A falta de resposta da Câmara Municipal de Alenquer a vários problemas que afectam a União de Freguesias de Alenquer motivou críticas do presidente da junta, Micael Correia, durante a assembleia municipal. O autarca, também eleito municipal pelo PSD, considerou que a comunicação institucional “carece de revisão” e apontou casos concretos em que diz não obter resposta formal por parte do município. Um dos problemas levantados prende-se com a Estrada de Albarróis, EM 126, que continua interdita à circulação de viaturas pesadas e autocarros. A situação está a afectar directamente os alunos, que deixaram de ter transporte escolar naquela zona, obrigando os pais a assegurarem as deslocações em viatura própria.

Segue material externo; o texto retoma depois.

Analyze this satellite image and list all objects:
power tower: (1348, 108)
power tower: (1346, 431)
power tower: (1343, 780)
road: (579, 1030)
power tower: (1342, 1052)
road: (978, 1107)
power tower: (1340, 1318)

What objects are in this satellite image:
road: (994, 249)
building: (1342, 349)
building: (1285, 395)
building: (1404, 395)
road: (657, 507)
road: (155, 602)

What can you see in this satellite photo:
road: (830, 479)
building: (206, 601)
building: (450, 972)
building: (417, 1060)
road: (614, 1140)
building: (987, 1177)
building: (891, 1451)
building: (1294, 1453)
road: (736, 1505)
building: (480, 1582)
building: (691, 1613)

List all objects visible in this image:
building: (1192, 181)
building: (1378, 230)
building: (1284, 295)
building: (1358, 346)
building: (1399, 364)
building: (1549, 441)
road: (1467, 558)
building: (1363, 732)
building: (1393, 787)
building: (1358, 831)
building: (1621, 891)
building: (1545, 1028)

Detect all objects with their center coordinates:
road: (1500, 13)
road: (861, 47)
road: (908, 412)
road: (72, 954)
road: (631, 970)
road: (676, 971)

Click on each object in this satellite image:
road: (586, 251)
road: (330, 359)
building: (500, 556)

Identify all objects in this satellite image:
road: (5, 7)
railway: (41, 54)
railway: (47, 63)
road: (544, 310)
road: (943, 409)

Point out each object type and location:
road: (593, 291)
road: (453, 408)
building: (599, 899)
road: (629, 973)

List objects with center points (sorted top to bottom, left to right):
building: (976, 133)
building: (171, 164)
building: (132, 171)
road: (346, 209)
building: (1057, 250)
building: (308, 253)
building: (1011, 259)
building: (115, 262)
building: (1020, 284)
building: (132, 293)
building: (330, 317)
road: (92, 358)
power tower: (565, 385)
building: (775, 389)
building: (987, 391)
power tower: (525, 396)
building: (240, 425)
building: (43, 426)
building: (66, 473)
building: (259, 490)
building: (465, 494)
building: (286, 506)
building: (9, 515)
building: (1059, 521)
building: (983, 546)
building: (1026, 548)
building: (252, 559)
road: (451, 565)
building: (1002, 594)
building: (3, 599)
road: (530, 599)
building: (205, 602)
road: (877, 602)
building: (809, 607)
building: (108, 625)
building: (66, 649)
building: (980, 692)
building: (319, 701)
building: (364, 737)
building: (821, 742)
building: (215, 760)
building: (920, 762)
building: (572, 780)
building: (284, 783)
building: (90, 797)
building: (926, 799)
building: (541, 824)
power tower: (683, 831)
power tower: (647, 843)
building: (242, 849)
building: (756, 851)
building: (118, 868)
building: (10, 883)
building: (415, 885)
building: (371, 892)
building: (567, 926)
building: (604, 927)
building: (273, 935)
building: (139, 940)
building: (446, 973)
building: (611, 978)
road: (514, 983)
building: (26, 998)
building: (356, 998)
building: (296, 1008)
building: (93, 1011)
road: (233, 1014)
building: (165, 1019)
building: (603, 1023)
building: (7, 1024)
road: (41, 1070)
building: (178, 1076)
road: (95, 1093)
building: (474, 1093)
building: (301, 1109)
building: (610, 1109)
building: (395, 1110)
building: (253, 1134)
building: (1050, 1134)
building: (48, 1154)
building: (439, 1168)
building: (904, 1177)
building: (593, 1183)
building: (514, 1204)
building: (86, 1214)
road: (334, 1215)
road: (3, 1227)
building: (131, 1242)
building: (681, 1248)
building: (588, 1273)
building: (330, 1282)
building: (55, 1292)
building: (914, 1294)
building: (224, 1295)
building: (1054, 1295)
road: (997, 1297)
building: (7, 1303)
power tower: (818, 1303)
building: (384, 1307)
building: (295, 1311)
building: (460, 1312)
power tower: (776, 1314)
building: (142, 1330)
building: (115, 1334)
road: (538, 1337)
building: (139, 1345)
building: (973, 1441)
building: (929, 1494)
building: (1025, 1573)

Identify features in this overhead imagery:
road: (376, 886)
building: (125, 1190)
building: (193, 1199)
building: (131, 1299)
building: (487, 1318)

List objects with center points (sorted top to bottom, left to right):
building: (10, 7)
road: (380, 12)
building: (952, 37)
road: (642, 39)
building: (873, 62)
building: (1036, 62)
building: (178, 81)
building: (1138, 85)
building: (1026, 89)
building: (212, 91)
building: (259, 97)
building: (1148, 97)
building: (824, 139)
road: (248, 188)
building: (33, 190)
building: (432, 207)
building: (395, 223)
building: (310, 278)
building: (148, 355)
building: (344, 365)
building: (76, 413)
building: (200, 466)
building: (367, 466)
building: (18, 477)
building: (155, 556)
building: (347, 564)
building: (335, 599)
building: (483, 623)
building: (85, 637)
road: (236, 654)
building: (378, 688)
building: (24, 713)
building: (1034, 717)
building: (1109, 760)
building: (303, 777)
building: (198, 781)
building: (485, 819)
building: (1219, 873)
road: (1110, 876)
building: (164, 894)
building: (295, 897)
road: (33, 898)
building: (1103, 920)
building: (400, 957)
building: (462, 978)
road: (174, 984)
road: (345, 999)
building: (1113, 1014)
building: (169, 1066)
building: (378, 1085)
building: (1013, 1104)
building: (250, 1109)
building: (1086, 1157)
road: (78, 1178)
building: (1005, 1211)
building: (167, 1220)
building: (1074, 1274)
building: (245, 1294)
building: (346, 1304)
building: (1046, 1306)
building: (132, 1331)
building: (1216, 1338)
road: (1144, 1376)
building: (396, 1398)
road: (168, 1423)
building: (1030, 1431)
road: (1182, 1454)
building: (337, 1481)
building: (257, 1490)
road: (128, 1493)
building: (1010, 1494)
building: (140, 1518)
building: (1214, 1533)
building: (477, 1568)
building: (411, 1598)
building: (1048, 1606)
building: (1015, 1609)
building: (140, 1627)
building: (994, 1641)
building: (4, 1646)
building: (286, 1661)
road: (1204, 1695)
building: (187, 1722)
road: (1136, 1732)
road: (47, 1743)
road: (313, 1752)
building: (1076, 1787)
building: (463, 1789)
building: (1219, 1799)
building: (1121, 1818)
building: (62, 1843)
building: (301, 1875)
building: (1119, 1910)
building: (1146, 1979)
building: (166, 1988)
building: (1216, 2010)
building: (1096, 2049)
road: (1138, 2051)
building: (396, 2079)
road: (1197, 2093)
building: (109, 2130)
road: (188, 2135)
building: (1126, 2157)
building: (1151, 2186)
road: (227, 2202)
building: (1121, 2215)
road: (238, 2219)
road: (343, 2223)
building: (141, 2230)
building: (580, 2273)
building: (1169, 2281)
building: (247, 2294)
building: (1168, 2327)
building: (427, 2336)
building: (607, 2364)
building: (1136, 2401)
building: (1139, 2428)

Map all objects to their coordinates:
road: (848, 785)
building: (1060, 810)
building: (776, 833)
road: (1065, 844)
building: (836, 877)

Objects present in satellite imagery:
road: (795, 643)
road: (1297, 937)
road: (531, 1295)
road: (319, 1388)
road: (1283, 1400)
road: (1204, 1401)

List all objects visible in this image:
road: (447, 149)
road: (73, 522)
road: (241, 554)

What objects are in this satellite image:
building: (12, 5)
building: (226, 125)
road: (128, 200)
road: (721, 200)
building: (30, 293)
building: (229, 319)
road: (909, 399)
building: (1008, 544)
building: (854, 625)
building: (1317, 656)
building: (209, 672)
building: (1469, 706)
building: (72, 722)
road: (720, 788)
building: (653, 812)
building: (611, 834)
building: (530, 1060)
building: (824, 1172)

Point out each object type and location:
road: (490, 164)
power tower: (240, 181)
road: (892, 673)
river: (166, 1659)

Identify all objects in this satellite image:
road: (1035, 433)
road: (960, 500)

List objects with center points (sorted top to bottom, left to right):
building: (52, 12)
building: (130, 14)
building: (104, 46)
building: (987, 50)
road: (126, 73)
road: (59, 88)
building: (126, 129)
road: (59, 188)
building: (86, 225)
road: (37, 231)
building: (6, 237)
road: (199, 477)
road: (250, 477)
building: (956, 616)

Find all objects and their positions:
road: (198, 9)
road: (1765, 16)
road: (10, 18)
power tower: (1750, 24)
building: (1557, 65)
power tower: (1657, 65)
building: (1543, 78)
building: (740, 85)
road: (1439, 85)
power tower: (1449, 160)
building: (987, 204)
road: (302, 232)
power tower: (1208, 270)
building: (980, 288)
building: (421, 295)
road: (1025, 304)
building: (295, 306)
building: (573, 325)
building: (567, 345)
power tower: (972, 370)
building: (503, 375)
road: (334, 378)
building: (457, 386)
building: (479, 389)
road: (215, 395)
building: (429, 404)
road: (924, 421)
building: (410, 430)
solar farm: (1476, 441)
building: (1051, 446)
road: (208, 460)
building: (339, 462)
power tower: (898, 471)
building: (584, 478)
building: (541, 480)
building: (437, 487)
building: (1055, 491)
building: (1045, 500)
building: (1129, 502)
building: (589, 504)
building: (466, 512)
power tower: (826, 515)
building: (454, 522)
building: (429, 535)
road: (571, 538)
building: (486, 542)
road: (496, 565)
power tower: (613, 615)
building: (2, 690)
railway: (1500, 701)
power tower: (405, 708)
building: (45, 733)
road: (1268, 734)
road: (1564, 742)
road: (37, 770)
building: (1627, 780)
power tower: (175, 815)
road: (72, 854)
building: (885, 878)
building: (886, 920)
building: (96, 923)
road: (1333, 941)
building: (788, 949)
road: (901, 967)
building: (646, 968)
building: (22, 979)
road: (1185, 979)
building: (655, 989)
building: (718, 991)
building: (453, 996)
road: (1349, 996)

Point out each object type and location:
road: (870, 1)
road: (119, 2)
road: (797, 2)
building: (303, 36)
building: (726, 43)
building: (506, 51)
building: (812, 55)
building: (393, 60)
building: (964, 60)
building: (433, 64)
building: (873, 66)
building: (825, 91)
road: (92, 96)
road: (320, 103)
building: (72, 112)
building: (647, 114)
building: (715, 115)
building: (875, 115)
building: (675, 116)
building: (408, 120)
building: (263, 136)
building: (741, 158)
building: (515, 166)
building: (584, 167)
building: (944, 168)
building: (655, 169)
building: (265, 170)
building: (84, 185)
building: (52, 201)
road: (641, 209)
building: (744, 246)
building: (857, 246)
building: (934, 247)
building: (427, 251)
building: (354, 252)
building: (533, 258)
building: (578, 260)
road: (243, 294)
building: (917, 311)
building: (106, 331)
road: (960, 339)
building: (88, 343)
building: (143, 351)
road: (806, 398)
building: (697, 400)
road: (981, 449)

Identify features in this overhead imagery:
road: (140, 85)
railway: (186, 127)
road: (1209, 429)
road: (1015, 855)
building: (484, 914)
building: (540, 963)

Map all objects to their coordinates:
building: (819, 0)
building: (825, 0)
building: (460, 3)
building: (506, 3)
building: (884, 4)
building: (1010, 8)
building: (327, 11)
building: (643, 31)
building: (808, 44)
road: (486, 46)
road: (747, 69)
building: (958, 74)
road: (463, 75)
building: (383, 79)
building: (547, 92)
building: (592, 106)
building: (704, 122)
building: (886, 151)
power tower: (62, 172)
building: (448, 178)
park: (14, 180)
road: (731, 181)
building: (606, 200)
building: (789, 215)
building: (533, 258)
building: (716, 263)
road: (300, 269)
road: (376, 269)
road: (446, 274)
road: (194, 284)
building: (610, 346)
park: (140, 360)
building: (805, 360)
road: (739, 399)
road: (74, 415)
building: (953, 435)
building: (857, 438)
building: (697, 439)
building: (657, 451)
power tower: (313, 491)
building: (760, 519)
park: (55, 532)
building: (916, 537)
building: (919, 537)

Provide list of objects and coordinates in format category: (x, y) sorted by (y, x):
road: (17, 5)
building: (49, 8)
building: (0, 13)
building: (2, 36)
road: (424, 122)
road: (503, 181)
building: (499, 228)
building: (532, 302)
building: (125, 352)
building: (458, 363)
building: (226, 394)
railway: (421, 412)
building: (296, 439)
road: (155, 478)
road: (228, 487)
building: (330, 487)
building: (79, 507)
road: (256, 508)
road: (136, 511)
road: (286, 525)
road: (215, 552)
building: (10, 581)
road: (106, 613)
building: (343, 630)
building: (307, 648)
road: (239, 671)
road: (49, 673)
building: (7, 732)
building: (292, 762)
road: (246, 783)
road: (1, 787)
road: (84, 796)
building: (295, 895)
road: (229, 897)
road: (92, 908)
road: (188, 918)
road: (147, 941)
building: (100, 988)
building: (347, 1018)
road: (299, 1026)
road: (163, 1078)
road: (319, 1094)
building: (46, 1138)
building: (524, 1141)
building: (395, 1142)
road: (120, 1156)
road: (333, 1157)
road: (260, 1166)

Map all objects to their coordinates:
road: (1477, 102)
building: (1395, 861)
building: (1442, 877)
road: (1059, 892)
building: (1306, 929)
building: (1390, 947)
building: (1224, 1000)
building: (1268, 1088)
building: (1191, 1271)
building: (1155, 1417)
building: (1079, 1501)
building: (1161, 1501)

Micael Correia criticou ainda a situação da Escola da Vila, que continua sem climatização adequada e a necessitar de novas portas e janelas. “Mando e-mails para a câmara e não recebo resposta formal. A informação que tenho é que não prevêem a colocação de ar condicionado. Vou seguir a recomendação da bancada do PS na assembleia de freguesia, que disse para não ser a junta a instalar o equipamento, uma vez que tem de ser o município”, afirmou. O presidente da União de Freguesias de Alenquer chamou também a atenção para a escola de Cheganças, onde os toldos que servem de telheiro não garantem condições adequadas aos alunos em dias de chuva.
Na resposta, o presidente da Câmara de Alenquer, João Nicolau, garantiu que a Estrada de Albarróis vai ser reparada e adiantou que o processo de contratação pública deverá ser publicado brevemente em Diário da República. Quanto à Escola da Vila, o autarca explicou que o município candidatou o estabelecimento de ensino a obras de melhoria da eficiência energética, estando agora a aguardar a aprovação da OesteCIM e da CCDR. Sobre a escola de Cheganças, o presidente defendeu que há outros estabelecimentos de ensino no concelho em situação mais grave e que devem ser considerados prioritários. Deu como exemplos Aldeia Gavinha, que deixou de ter escola, e a escola básica do 1.º ciclo da Pocariça.